Le Père Jean-Côme About commente l'Évangile selon saint Luc (18, 1-8) de ce 29e dimanche
du temps ordinaire.
« Le Fils de
l’homme, quand il viendra, trouvera-t-il la foi sur terre ? » Cette question de
Jésus a de quoi nous faire frémir, en ce vingt neuvième dimanche du temps ordinaire,
car elle semble indiquer l’inquiétude du Fils de Dieu quand à la transmission de la
foi qu’il initie récemment dans sa mission. Jésus douterait-il de l’homme ? Dans
notre monde occidental, on pourrait croire que cette question s’applique parfaitement
: l’impression d’une perte de foi semble galopante, l’indifférence se veut être le
politiquement correct et l’attaque du religieux devient un jeu célébrant sa fin. Mais
sommes-nous dans une époque et une mentalité si différentes de celles du Christ ?
Ce serait oublier ce monde multi-païen dans lequel il évolue, cette opposition de
tout instant de ses compatriotes dans la foi et le nombre ridicule de ceux qui le
suivent. Non, cette question se situe dans le contexte de l’évangile de ces derniers
dimanches centrés sur la conversion, et cette troublante question s’inscrit dans la
pédagogie stimulante de Jésus. Irions-nous jusqu’à oublier le message de Dieu, nous
qui croyons ? Alors soyons responsables et redoublons de fidélité et d’audace. Tel
est le combat de la veuve de l’évangile, face au juge inique. Dès le départ, elle
se trouve en situation d’infériorité : veuve, sans aucun statut juridique et en situation
de double injustice puisqu’elle se trouve plaignante dans une situation qui doit lui
rendre justice et le juge refuse d’exercer son devoir envers elle. Le juge étant en
plus vénal, elle ne peut même pas l’amadouer par un cadeau à cause de sa pauvreté.

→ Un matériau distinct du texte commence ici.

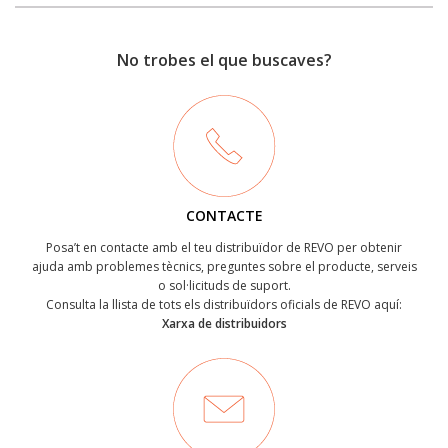
No trobes el que buscaves?
CONTACTE
Posa’t en contacte amb el teu distribuïdor de REVO per obtenir
ajuda amb problemes tècnics, preguntes sobre el producte, serveis
o sol·licituds de suport.
Consulta la llista de tots els distribuïdors oficials de REVO aquí:
Xarxa de distribuidors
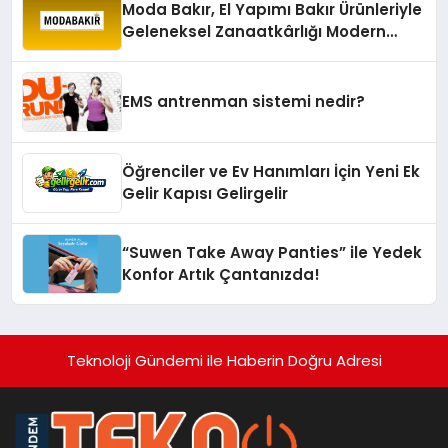
Moda Bakır, El Yapımı Bakır Ürünleriyle
Geleneksel Zanaatkârlığı Modern
Yaşam Alanlarına Taşıyor
EMS antrenman sistemi nedir?
Öğrenciler ve Ev Hanımları İçin Yeni Ek
Gelir Kapısı Gelirgelir
“Suwen Take Away Panties” ile Yedek
Konfor Artık Çantanızda!
Teknoloji Gündemi ile Haberin Doğru Adresi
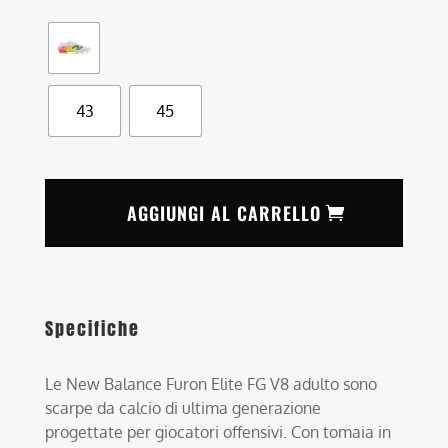
43
45
AGGIUNGI AL CARRELLO
Specifiche
Le New Balance Furon Elite FG V8 adulto sono
scarpe da calcio di ultima generazione
progettate per giocatori offensivi. Con tomaia in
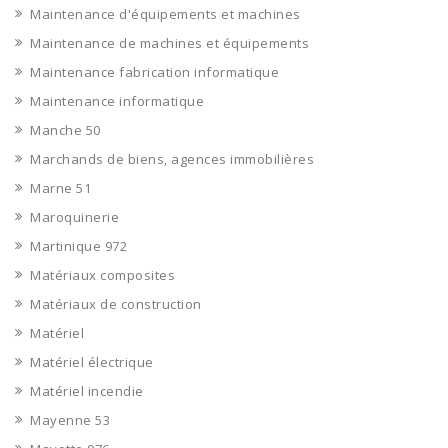
Maintenance d'équipements et machines
Maintenance de machines et équipements
Maintenance fabrication informatique
Maintenance informatique
Manche 50
Marchands de biens, agences immobilières
Marne 51
Maroquinerie
Martinique 972
Matériaux composites
Matériaux de construction
Matériel
Matériel électrique
Matériel incendie
Mayenne 53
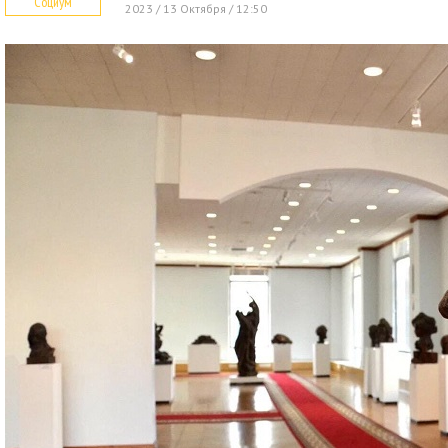
Социум
2023 / 13 Октября / 12:50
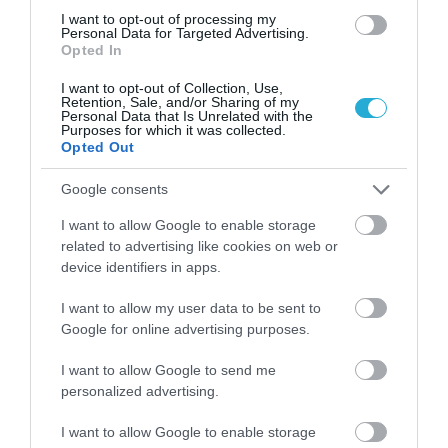
I want to opt-out of processing my
Personal Data for Targeted Advertising.
Opted In
I want to opt-out of Collection, Use,
Retention, Sale, and/or Sharing of my
Personal Data that Is Unrelated with the
Purposes for which it was collected.
Opted Out
ΨΥΧΟΛΟΓΙΑ
Έρευνα δείχνει ότι το ξενύχτι νικά την
κατάθλιψη
Google consents
Νέα έρευνα που βρίσκεται σε πολύ πρώιμο στάδιο έδειξε ότι
I want to allow Google to enable storage
το να μένουμε ξάγρυπνοι για περισσότερες από 24 ώρες
related to advertising like cookies on web or
ανακουφίζει αρκετά από τα συμπτώματα της κατάθλιψης.
device identifiers in apps.
Σύμφωνα με τα πρώτα ευρήματα, 6 στους 10 ασθενείς βρήκαν
την τακτική αυτή πιο άμεση και πιο αποτελεσματική σε
I want to allow my user data to be sent to
09.07.2014
10:37
σύγκριση με τη χρήση αντικαταθλιπτικών χαπιών, τα οποία
Google for online advertising purposes.
για να […]
I want to allow Google to send me
personalized advertising.
I want to allow Google to enable storage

Alors elle l’importune jusqu’à ce qu’il cède, non par justice mais par exaspération.
Et le juge se débarrasse ainsi de cette veuve, en lui rendant, malgré lui, justice.
« Écoutez-bien ce que dit ce juge sans justice ! Dieu ne fera-t-il pas justice
à ses élus, qui crient vers lui jour et nuit ? Est-ce qu’il les fait attendre ? » Le
Seigneur, utilisant l’argument par l’absurde, vient nous rappeler que nos demandes
ne restent jamais sans réponse. Dieu désire notre bien, mais pas notre bien selon
nos conditions d’exécution. Et c’est bien souvent en cela que notre entendement de
la foi déraille. Nous exigeons des solutions rapides, souvent avec une très bonne
et noble volonté mais qui négligent le libre arbitre de Dieu et la finalité divine
de la réponse à notre demande. Nous réitérons nos demandes sans attendre son amour
et nous voulons anticiper sur son projet d’action. Mais qui sait ce qui est bon pour
nous, si ce n’est Dieu ? Qui sait si une vie ne sera pas plus comblée et assumée auprès
de Lui alors que notre désir est souvent de retenir dans n’importe quel état, ceux
qui ont de l’importance pour nous ? Quelle confiance et quelle acceptation de
son amour manifestons-nous à Dieu ? « Mais le Fils de l’homme, quand il viendra,
trouvera-t-il la foi sur terre ? » Notre foi doit oser jusqu’à aller confier nos
vies et celles de ceux qui nous aiment dans la mort pour qu’ils vivent de Dieu. Mais
si nous doutons de la réponse de Dieu alors il ne peut l’accomplir, malgré nous, dans
nos vies. Fidélité et audace sont les oui de la foi. Abusons d’elles en Dieu.